What unfolds in this American-style fantasy comedy is a subtle reflection on what makes us loving, desiring beings. Sandra and Rémy lose each other, then find each other again thanks to the joyful ballet of these former lovers. Their exes reveal them to themselves. "With this film, what interested us was seeing how a couple is the sum of what they've experienced intellectually and emotionally in their previous stories," said the filmmakers in Sirot's Brussels apartment, coffee in hand. "We wanted both characters to be led to reflect on the kind of stories they've built up in their lives."

Are we the sum of our loves? Can our former companions, whether one-night stands or 30-year sweethearts, reveal the truth about ourselves? This is the question Marthe, 33, has been pondering ever since she met Julie (not her real name). Marthe has been in a relationship with Sébastien for 13 years. They're a loving, happy, quiet couple. Marthe works in the cultural sector in Paris, sharing premises with others, including Julie, who gradually became a friend.

When, one morning, as she does every morning, Julie pushed open the door to their office, Marthe's heart raced. It was impossible to ignore. It was impossible to calm. "My body took control of me," Marthe recounted.

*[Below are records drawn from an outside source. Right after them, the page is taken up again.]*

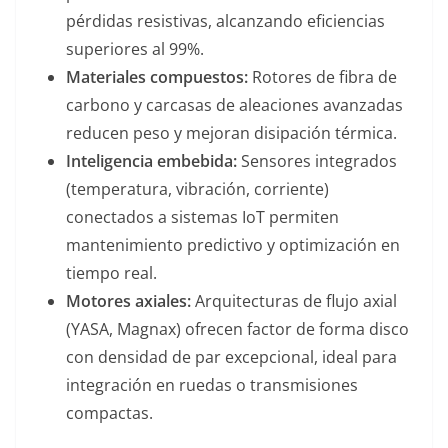
pérdidas resistivas, alcanzando eficiencias
superiores al 99%.
Materiales compuestos:
Rotores de fibra de
carbono y carcasas de aleaciones avanzadas
reducen peso y mejoran disipación térmica.
Inteligencia embebida:
Sensores integrados
(temperatura, vibración, corriente)
conectados a sistemas IoT permiten
mantenimiento predictivo y optimización en
tiempo real.
Motores axiales:
Arquitecturas de flujo axial
(YASA, Magnax) ofrecen factor de forma disco
con densidad de par excepcional, ideal para
integración en ruedas o transmisiones
compactas.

For six months, the two women had a passionate love story. "I was overwhelmed by my desire." She told Sébastien about the affair, and he accepted it. But Julie already had a girlfriend, and chose to put an end to their relationship.

From then onwards, everything was as before, but nothing was as before. This lover had come and gone, leaving Marthe with an infinite number of questions. Was she the same as before? Could she carry on like this, with Sébastien, as if nothing had happened, when she no longer had any desire for him? "What is a couple?" she asked herself. "He's my family. I can't imagine him leaving my life. We know how to be together, we bring each other calm, gentleness." But, a little like mourning, the end of a love affair sometimes leaves us with a permanently changed outlook, like a displacement of our whole being. "When Julie and I separated, a door closed on something that had just opened."